Seabin – The Plastic Prevention Project
Each year, roughly eight million tonnes of plastic are dumped into the ocean waters. The Seabin, however, may allow this to change in Australia, before doing the same for the rest of the world. Having first found popularity in France, they are now being pushed on a wider scale, being installed in many rivers and oceans around the world.
What is a Seabin?
A Seabin is exactly as the name suggests, a bin designed to collect waste from the sea when placed near coastal areas. A pump creates a flow that allows for the plastic in the waters to be drawn towards it and collected in a bag.
Whilst you may be concerned about marine life being affected by this, the tests for the past four years have shown not a single case of fish being caught in the stream.
Expansion into Australia
Perth’s City of Cockburn was the first part of western Australia to have its council invest in a Seabin. Since then, an initial run of 60 Seabins were installed in Australia as the first of the project to be paid for by the government.
Prior to that, the project was sponsored by a volunteer organisation called Coastal Warriors. Now, the government is doing their part to help in preventing the contamination of the oceans.
When asked about the progress with Seabins, the waste projects officer for Port
Macquarie-Hastings Council, Nicky Julian, said: “Obviously we’re pro-waste avoidance and not littering in the first place, but it’s good to have this as a bit of a catch for those things that do get past our bins.”
The government funded organisation that help expand Seabin, the Environmental Protection Agency (EPA), have had their staff express their praise in the project. It acts as an example of what they want to achieve in their goal of reducing the amount of litter in and around the country by 40% by 2020.
The Remaining Problems
Chief executive and co-founder of Seabin, Pete Ceglinski, has said that the project is more of a reactive solution, rather than being one to fully prevent the problem of marine littering. Whilst he pointed out that 1.7 tonnes of litter is removed each day, the same amount is being put in.
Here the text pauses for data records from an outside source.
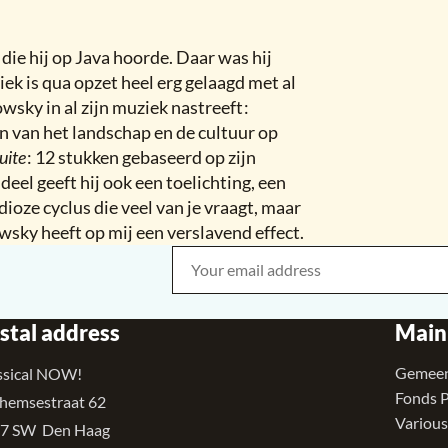
e hij op Java hoorde. Daar was hij
ek is qua opzet heel erg gelaagd met al
wsky in al zijn muziek nastreeft
:
 van het landschap en de cultuur op
uite
:
12 stukken gebaseerd op zijn
 deel geeft hij ook een toelichting, een
ioze cyclus die veel van je vraagt, maar
sky heeft op mij een verslavend effect.
Your email address
Bedrijf
stal address
Main
Gemeen
ssical NOW!
Fonds 
hemsestraat 62
Various
7 SW Den Haag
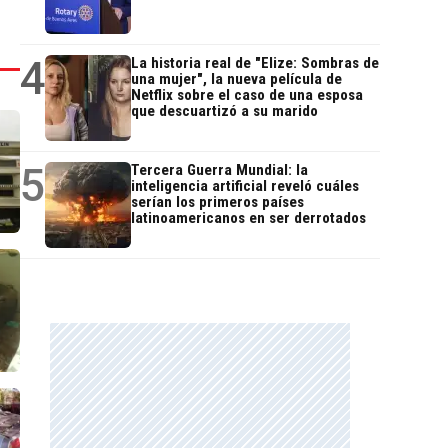
4
La historia real de "Elize: Sombras de
una mujer", la nueva película de
Netflix sobre el caso de una esposa
que descuartizó a su marido
5
Tercera Guerra Mundial: la
inteligencia artificial reveló cuáles
serían los primeros países
latinoamericanos en ser derrotados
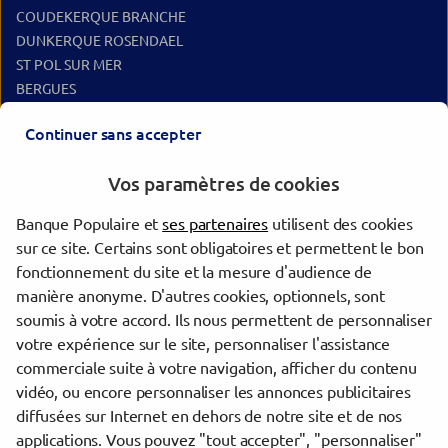
COUDEKERQUE BRANCHE
DUNKERQUE ROSENDAEL
ST POL SUR MER
BERGUES
GRAVELINES
Continuer sans accepter
Les agences Banque Populaire dans les villes à proximité
Vos paramètres de cookies
Coudekerque-Branche
Banque Populaire et
ses partenaires
utilisent des cookies
Dunkerque
sur ce site. Certains sont obligatoires et permettent le bon
Grande-Synthe
fonctionnement du site et la mesure d'audience de
Hazebrouck
manière anonyme. D'autres cookies, optionnels, sont
Calais
soumis à votre accord. Ils nous permettent de personnaliser
votre expérience sur le site, personnaliser l'assistance
commerciale suite à votre navigation, afficher du contenu
Trouver une agence Banque Populaire
vidéo, ou encore personnaliser les annonces publicitaires
Nord
diffusées sur Internet en dehors de notre site et de nos
Dunkerque
applications. Vous pouvez "tout accepter", "personnaliser"
DUNKERQUE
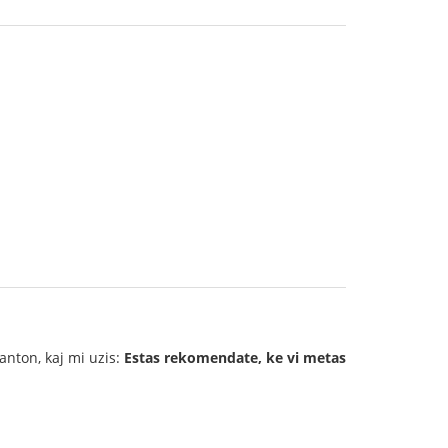
nton, kaj mi uzis:
Estas rekomendate, ke vi metas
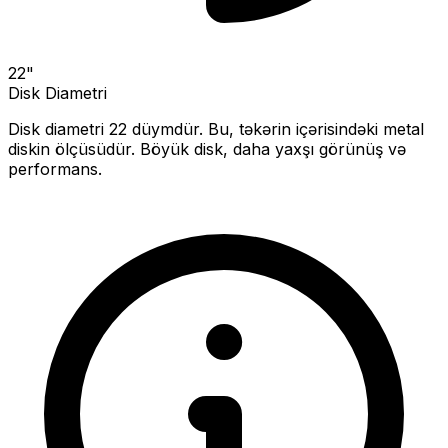
22
"
Disk Diametri
Disk diametri
22
düymdür. Bu, təkərin içərisindəki metal
diskin ölçüsüdür.
Böyük disk, daha yaxşı görünüş və
performans.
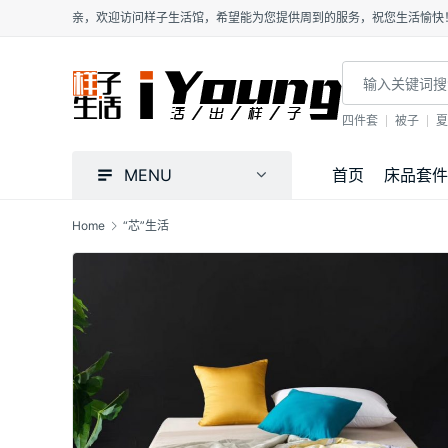
亲，欢迎访问样子生活馆，希望能为您提供周到的服务，祝您生活愉快
四件套
被子
夏
MENU
首页
床品套件
Home
“芯”生活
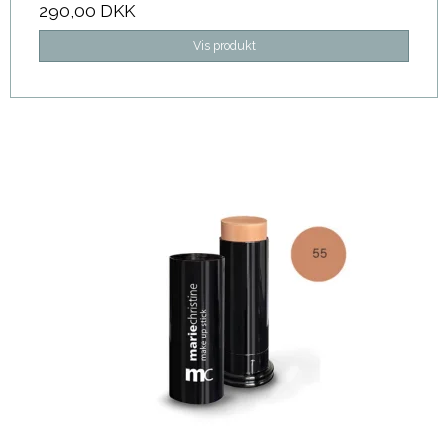
290,00 DKK
Vis produkt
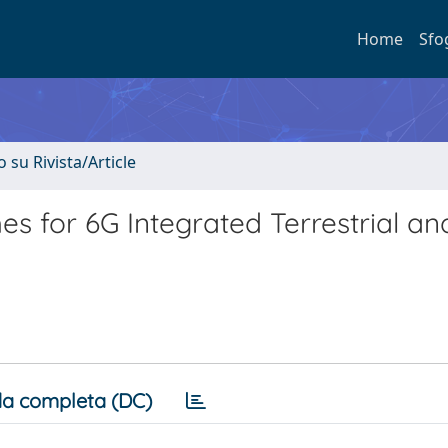
Home
Sfo
o su Rivista/Article
es for 6G Integrated Terrestrial a
a completa (DC)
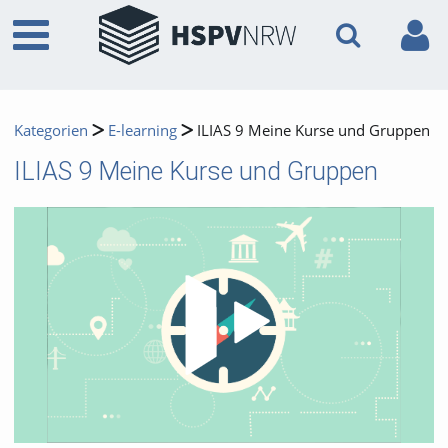
Kategorien
E-learning
ILIAS 9 Meine Kurse und Gruppen
ILIAS 9 Meine Kurse und Gruppen
Video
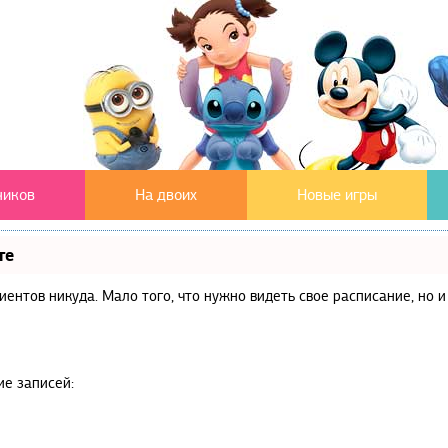
чиков
На двоих
Новые игры
те
клиентов никуда. Мало того, что нужно видеть свое расписание, но
ие записей:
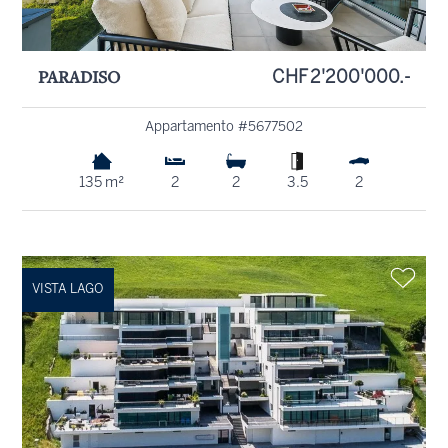
PARADISO
CHF 2'200'000.-
Appartamento #5677502
135 m²
2
2
3.5
2
VISTA LAGO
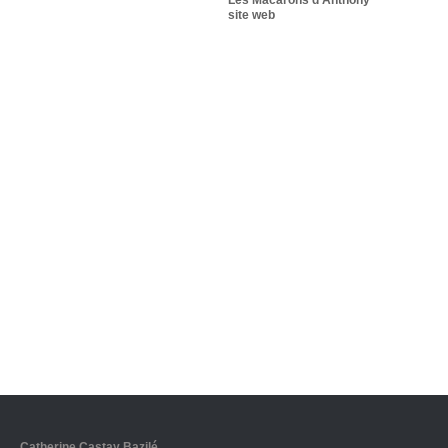
site web
Catherine Castay Bazilé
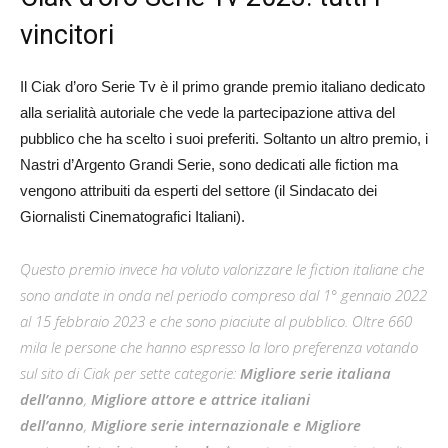
vincitori
Il Ciak d’oro Serie Tv è il primo grande premio italiano dedicato
alla serialità autoriale che vede la partecipazione attiva del
pubblico che ha scelto i suoi preferiti. Soltanto un altro premio, i
Nastri d’Argento Grandi Serie, sono dedicati alle fiction ma
vengono attribuiti da esperti del settore (il Sindacato dei
Giornalisti Cinematografici Italiani).
Questo premio invece ha voluto valorizzare le fiction italiane che
sono andate in onda nel periodo compreso dal 1° gennaio 2022
al 15 febbraio 2023 e che sono piaciute al pubblico. Oltre 660
mila le persone che hanno espresso la loro preferenza votando
sul sito di Ciak per sette categorie:
Migliore serie italiana
dell’anno
,
Migliore attore e attrice italiani
dell’anno
,
Migliore serie internazionale e Migliore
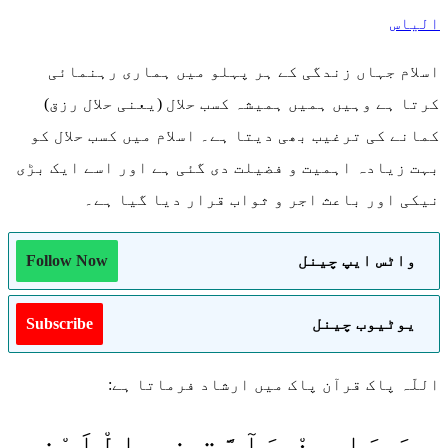
الیاس
اسلام جہاں زندگی کے ہر پہلو میں ہماری رہنمائی
کرتا ہے وہیں ہمیں ہمیشہ کسب حلال (یعنی حلال رزق)
کمانے کی ترغیب بھی دیتا ہے۔ اسلام میں کسب حلال کو
بہت زیادہ اہمیت و فضیلت دی گئی ہے اور اسے ایک بڑی
نیکی اور باعث اجر و ثواب قرار دیا گیا ہے۔
واٹس ایپ چینل
Follow Now
یوٹیوب چینل
Subscribe
اللّہ پاک قرآن پاک میں ارشاد فرماتا ہے:
وَ مَا مِنْ دَآبَّةٍ فِی الْاَرْضِ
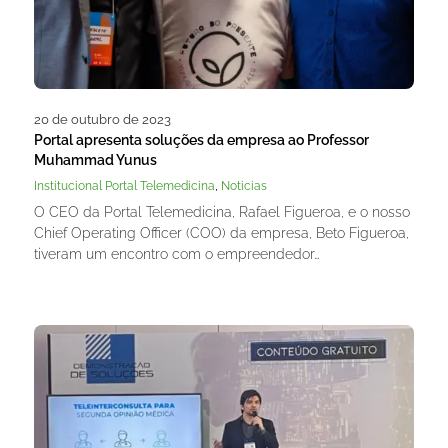
20 de outubro de 2023
Portal apresenta soluções da empresa ao Professor
Muhammad Yunus
,
Institucional Portal Telemedicina
Noticias
O CEO da Portal Telemedicina, Rafael Figueroa, e o nosso
Chief Operating Officer (COO) da empresa, Beto Figueroa,
tiveram um encontro com o empreendedor…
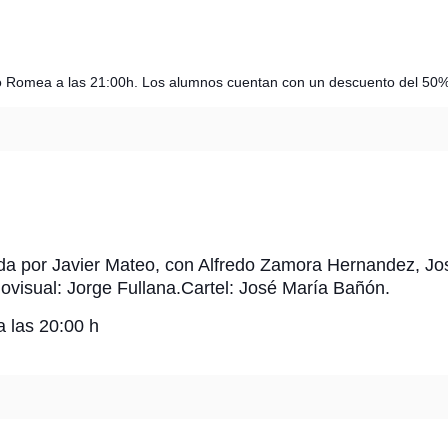
tro Romea a las 21:00h. Los alumnos cuentan con un descuento del 50
ida por Javier Mateo,
con Alfredo Zamora Hernandez, Jos
ovisual: Jorge Fullana.
Cartel: José María Bañón.
 las 20:00 h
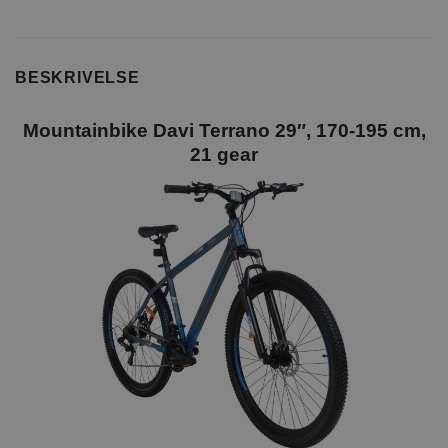
BESKRIVELSE
Mountainbike Davi Terrano 29″, 170-195 cm,
21 gear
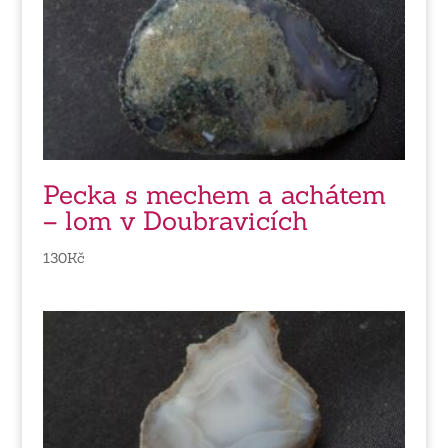
Pecka s mechem a achátem
– lom v Doubravicích
130
Kč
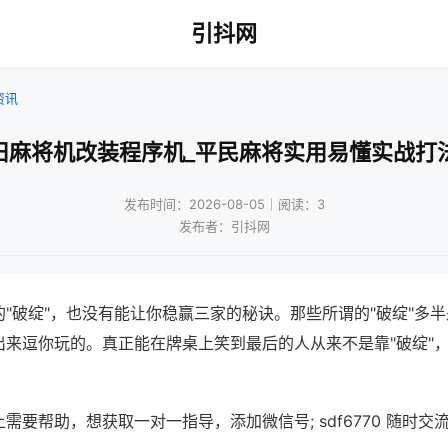
引抖网
资讯
旧麻将机改装程序机_平民麻将实用易懂实战打
发布时间：2026-08-05｜阅读：3
发布者：引抖网
"破绽"，也没有能让你稳赢三家的秘诀。那些所谓的"破绽"多
出来逗你玩的。真正能在牌桌上笑到最后的人从来不是靠"破绽"
需要帮助，想获取一对一指导，添加微信号; sdf6770 随时交流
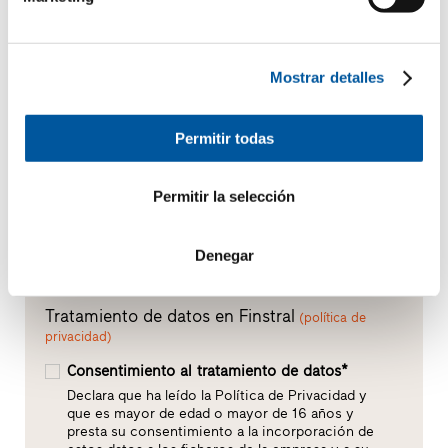
Su mensaje
Mostrar detalles
Permitir todas
Permitir la selección
Denegar
Tratamiento de datos en Finstral
(política de
privacidad)
Consentimiento al tratamiento de datos*
Declara que ha leído la Política de Privacidad y
que es mayor de edad o mayor de 16 años y
presta su consentimiento a la incorporación de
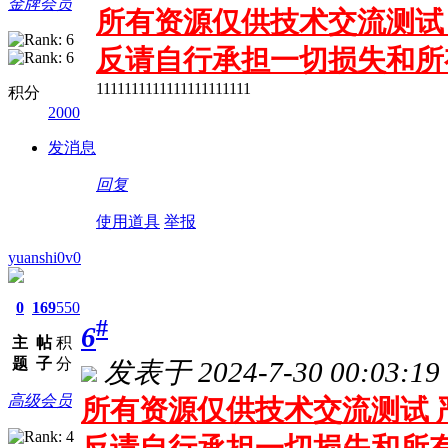
金牌会员
所有资源仅供技术交流测试 
反请自行承担一切损失和所
1111111111111111111111
积分
2000
发消息
回复
使用道具
举报
yuanshi0v0
0
169
550
#
6
主
帖
积
题
子
分
发表于 2024-7-30 00:03:19
高级会员
所有资源仅供技术交流测试 严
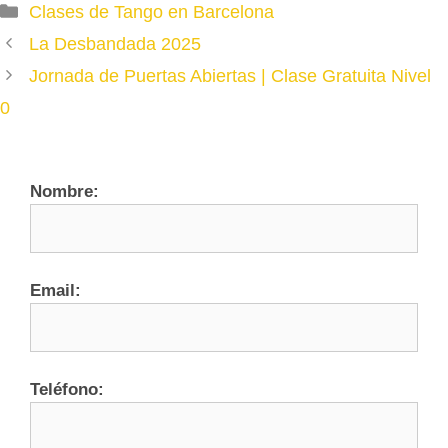
Categories
Clases de Tango en Barcelona
La Desbandada 2025
Jornada de Puertas Abiertas | Clase Gratuita Nivel
0
Nombre:
Email:
Teléfono:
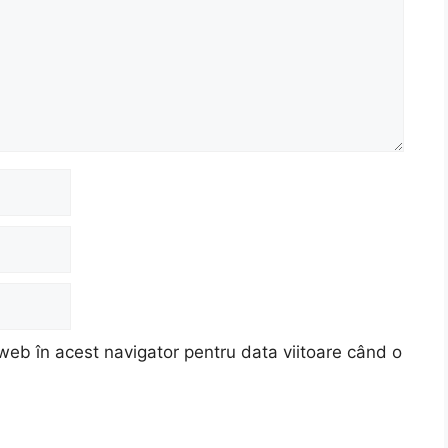
web în acest navigator pentru data viitoare când o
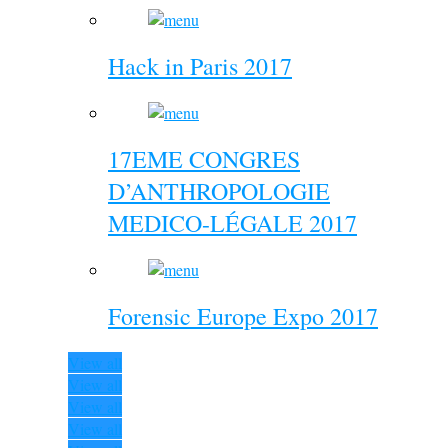
Hack in Paris 2017
17EME CONGRES
D’ANTHROPOLOGIE
MEDICO-LÉGALE 2017
Forensic Europe Expo 2017
View all
View all
View all
View all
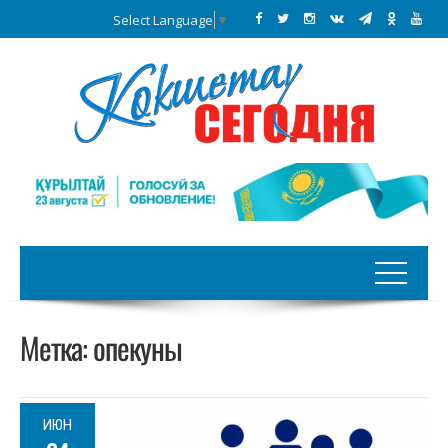
Select Language
▼
Метка:
опекуны
ИЮН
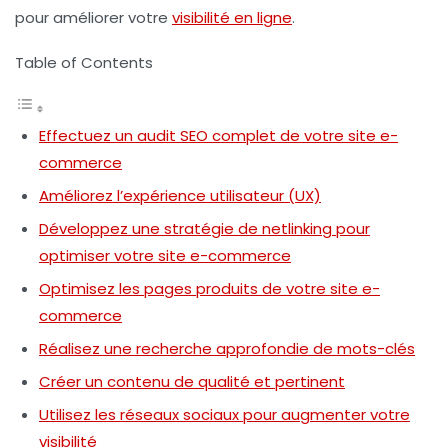
pour améliorer votre
visibilité en ligne
.
Table of Contents
Effectuez un audit SEO complet de votre site e-
commerce
Améliorez l’expérience utilisateur (UX)
Développez une stratégie de netlinking pour
optimiser votre site e-commerce
Optimisez les pages produits de votre site e-
commerce
Réalisez une recherche approfondie de mots-clés
Créer un contenu de qualité et pertinent
Utilisez les réseaux sociaux pour augmenter votre
visibilité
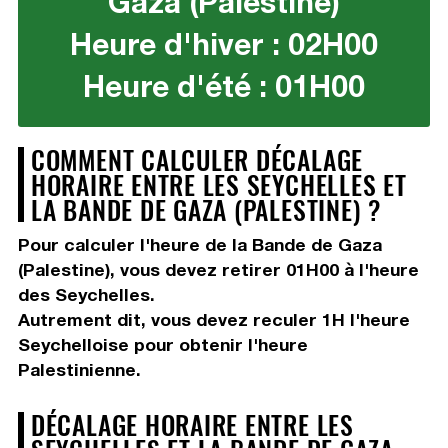
Gaza (Palestine)
Heure d'hiver : 02H00
Heure d'été : 01H00
COMMENT CALCULER DÉCALAGE
HORAIRE ENTRE LES SEYCHELLES ET
LA BANDE DE GAZA (PALESTINE) ?
Pour calculer l'heure de la Bande de Gaza
(Palestine), vous devez
retirer 01H00
à l'heure
des Seychelles.
Autrement dit, vous devez
reculer 1H
l'heure
Seychelloise pour obtenir l'heure
Palestinienne.
DÉCALAGE HORAIRE ENTRE LES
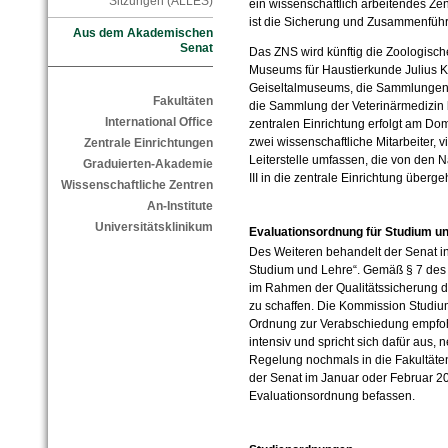
Sitzungen (ALLES)
ein wissenschaftlich arbeitendes Ze
ist die Sicherung und Zusammenfü
Aus dem Akademischen
Senat
Das ZNS wird künftig die Zoologis
Museums für Haustierkunde Julius 
Geiseltalmuseums, die Sammlungen h
Fakultäten
die Sammlung der Veterinärmedizin 
International Office
zentralen Einrichtung erfolgt am Dom
zwei wissenschaftliche Mitarbeiter, v
Zentrale Einrichtungen
Leiterstelle umfassen, die von den 
Graduierten-Akademie
III in die zentrale Einrichtung überge
Wissenschaftliche Zentren
An-Institute
Universitätsklinikum
Evaluationsordnung für Studium u
Des Weiteren behandelt der Senat in
Studium und Lehre“. Gemäß § 7 de
im Rahmen der Qualitätssicherung 
zu schaffen. Die Kommission Studium
Ordnung zur Verabschiedung empfohl
intensiv und spricht sich dafür aus,
Regelung nochmals in die Fakultäten
der Senat im Januar oder Februar 2
Evaluationsordnung befassen.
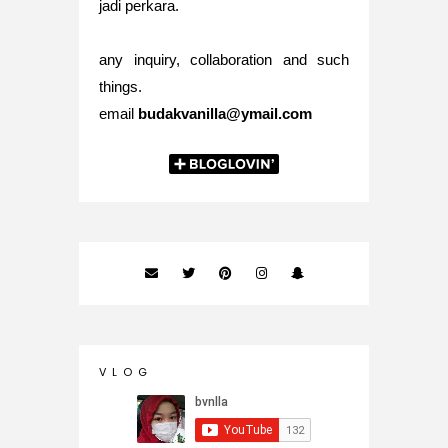
jadi perkara.
any inquiry, collaboration and such
things.
email
budakvanilla@ymail.com
V L O G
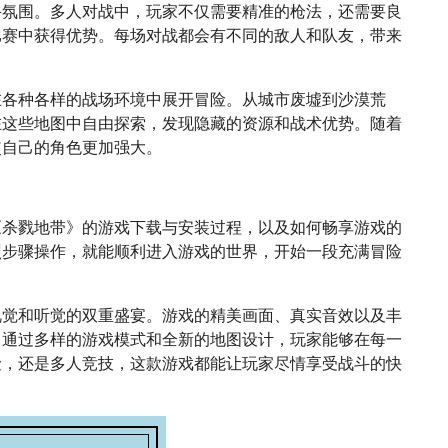
斗氛围。多人对战中，玩家不仅需要精准的枪法，还需要良
比赛中获得优势。每场对战都会有不同的敌人和队友，带来
在各种各样的战场环境中展开冒险。从城市废墟到沙漠荒
在这些地图中自由探索，发现隐藏的资源和战术优势。随着
使自己的角色更加强大。
《杀戮地带》的游戏下载与安装过程，以及如何畅享游戏的
照步骤操作，就能顺利进入游戏的世界，开始一段充满冒险
视觉和听觉的双重盛宴。游戏的精美画面、真实音效以及丰
。通过多样的游戏模式和全新的地图设计，玩家能够在每一
险，还是多人竞技，这款游戏都能让玩家尽情享受战斗的快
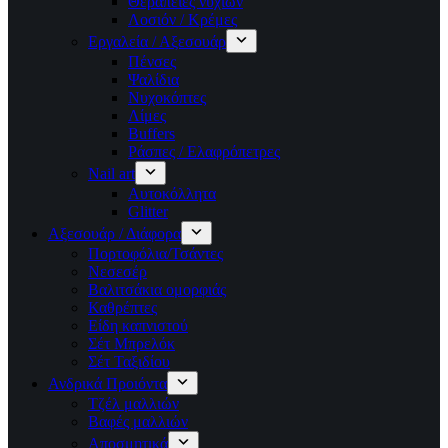
Θεραπείες νυχιών
Λοσιόν / Κρέμες
Εργαλεία / Αξεσουάρ
Πένσες
Ψαλίδια
Νυχοκόπτες
Λίμες
Buffers
Ράσπες / Ελαφρόπετρες
Nail art
Αυτοκόλλητα
Glitter
Αξεσουάρ / Διάφορα
Πορτοφόλια/Τσάντες
Νεσεσέρ
Βαλιτσάκια ομορφιάς
Καθρέπτες
Είδη καπνιστού
Σέτ Μπρελόκ
Σέτ Ταξιδίου
Ανδρικά Προιόντα
Τζέλ μαλλιών
Βαφές μαλλιών
Αποσμητικά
“The average is about 4 kilograms a day, some locations it might be 100 kilograms or 50 kilograms, other locations it might be none — it just depends on the wind, the weather, and the amount of debris on the streets surrounding the water bodies.”
In order to put in more permanent solutions, the organisation is taking the waste removed by the Seabins to analyse the types entering the water and collect data in order to find solutions to reduce the amount entering the system. The data being passed on to nationwide data collection points will help in allowing many statistic experts to analyse how to deal with the current waste situation.
Whilst Seabin won’t end the mountains of plastic polluting our waters, it will be a major asset in stopping the problem getting any worse whilst people figure out permanent solutions to kill the problem at its core.